シンブラウンとは、1980年生まれの日本の競走馬である。鹿毛の牡馬。
史上初の阪神大賞典連覇を日本レコードで達成し、内埒を嫌って超大外を逃げたことが有名になった、世代屈指のステイヤー。
主な勝ち鞍
1983年:阪神大賞典
1984年:阪神大賞典(GII)
1985年:セントウルステークス(OP)
※当記事では活躍した当時に合わせて旧馬齢表記(現在の表記+1歳)を使用しています。
概要
父ボールドラッド、母ブラウンデージ、母父ボンモーという血統。
父ボールドラッドはアメリカで現在GIのホープフルステークスやメトロポリタンハンデキャップなど19戦14勝。種牡馬入りした後アメリカからフランス、そして日本へと輸出された。ボールドルーラーの産駒としては種牡馬としての距離の融通が利き、当時長距離競走が多かった日本で活躍することが出来た。
母ブラウンデージは中央で3戦未勝利だが重賞5勝の名牝ラフオンテースの姉で、馬主も同じ。繁殖牝馬としてはリーディングでトップを争うような種牡馬が相手ではないにもかかわらずシンブラウンを始めその弟シンチェスト、テイエムジャンボなどの重賞馬を送り出し成功した。
母父ボンモーは1966年の凱旋門賞馬だが、日本では阪神障害ステークスを勝ったニッソウブロスがせいぜいで活躍馬を輩出することは出来ず、後に再輸出されている。
1980年4月28日に浦河の宮内喜代子氏(現宮内牧場)により生産された。3歳になったシンブラウンは「シン」を冠名としスプリンターズステークスを勝ったシンウルフや後にシンチェストやシンホリスキーを所有する林幸雄氏に購入され、母ブラウンデージを管理した栗東の布施正厩舎に入厩した。

» **データセット抜粋**:

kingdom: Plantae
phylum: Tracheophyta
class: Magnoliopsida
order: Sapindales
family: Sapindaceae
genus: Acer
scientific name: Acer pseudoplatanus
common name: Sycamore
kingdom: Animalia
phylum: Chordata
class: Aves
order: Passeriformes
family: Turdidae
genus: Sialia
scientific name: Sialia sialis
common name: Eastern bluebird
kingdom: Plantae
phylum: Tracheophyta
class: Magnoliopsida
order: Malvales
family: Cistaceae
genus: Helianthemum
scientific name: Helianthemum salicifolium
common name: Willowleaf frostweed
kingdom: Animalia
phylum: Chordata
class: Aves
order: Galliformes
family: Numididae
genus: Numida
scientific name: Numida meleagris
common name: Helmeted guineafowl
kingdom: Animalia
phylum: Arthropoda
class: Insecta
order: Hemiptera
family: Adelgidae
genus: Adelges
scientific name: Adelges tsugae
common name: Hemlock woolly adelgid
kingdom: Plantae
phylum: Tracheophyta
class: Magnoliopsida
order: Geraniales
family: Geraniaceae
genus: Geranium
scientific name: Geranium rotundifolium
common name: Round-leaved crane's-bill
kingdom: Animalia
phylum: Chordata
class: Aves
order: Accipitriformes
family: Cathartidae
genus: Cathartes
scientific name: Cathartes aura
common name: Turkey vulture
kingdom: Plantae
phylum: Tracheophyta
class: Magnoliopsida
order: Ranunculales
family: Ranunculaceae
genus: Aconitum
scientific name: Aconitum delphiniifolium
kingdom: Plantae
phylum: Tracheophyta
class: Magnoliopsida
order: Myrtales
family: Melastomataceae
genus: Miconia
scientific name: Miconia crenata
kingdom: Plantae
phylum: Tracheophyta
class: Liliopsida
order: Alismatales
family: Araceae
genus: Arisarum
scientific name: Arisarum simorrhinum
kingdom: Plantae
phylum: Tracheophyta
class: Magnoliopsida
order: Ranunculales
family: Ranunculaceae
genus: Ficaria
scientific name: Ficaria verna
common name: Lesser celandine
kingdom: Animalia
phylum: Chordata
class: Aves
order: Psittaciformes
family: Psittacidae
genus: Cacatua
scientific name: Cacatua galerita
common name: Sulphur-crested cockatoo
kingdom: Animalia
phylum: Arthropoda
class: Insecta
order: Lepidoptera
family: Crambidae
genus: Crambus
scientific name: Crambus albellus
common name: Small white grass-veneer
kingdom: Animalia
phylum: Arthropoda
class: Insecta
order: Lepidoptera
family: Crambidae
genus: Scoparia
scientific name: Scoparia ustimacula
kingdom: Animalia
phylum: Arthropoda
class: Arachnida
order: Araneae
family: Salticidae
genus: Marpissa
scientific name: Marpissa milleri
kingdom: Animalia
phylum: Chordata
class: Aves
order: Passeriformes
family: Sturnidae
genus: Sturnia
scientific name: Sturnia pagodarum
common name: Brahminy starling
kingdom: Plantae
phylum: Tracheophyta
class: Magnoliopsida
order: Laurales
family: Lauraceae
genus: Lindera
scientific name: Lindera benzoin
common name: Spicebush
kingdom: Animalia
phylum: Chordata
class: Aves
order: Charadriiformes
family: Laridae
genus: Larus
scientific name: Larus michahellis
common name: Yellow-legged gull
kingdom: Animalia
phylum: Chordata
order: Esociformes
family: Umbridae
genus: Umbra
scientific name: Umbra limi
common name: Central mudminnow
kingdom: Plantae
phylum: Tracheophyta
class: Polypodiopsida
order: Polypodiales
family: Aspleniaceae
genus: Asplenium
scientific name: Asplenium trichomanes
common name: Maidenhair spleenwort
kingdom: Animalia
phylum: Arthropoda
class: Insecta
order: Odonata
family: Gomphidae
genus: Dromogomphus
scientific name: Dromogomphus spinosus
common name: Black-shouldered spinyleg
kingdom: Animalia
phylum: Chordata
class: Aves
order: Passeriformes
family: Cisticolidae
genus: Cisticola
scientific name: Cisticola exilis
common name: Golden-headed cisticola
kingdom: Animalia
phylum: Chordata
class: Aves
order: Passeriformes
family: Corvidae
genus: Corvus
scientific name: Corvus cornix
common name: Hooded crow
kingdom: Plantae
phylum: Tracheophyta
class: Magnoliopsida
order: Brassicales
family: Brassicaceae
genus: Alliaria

» **課題の内容**:
シンブラウンについての文章のうち、「母父ボンモーは1966年の凱」で始まり「栗東の布施正厩舎に入厩した。」まで続く部分を、一字も変えずに返すこと。

» **正しい出力**:
母父ボンモーは1966年の凱旋門賞馬だが、日本では阪神障害ステークスを勝ったニッソウブロスがせいぜいで活躍馬を輩出することは出来ず、後に再輸出されている。
1980年4月28日に浦河の宮内喜代子氏(現宮内牧場)により生産された。3歳になったシンブラウンは「シン」を冠名としスプリンターズステークスを勝ったシンウルフや後にシンチェストやシンホリスキーを所有する林幸雄氏に購入され、母ブラウンデージを管理した栗東の布施正厩舎に入厩した。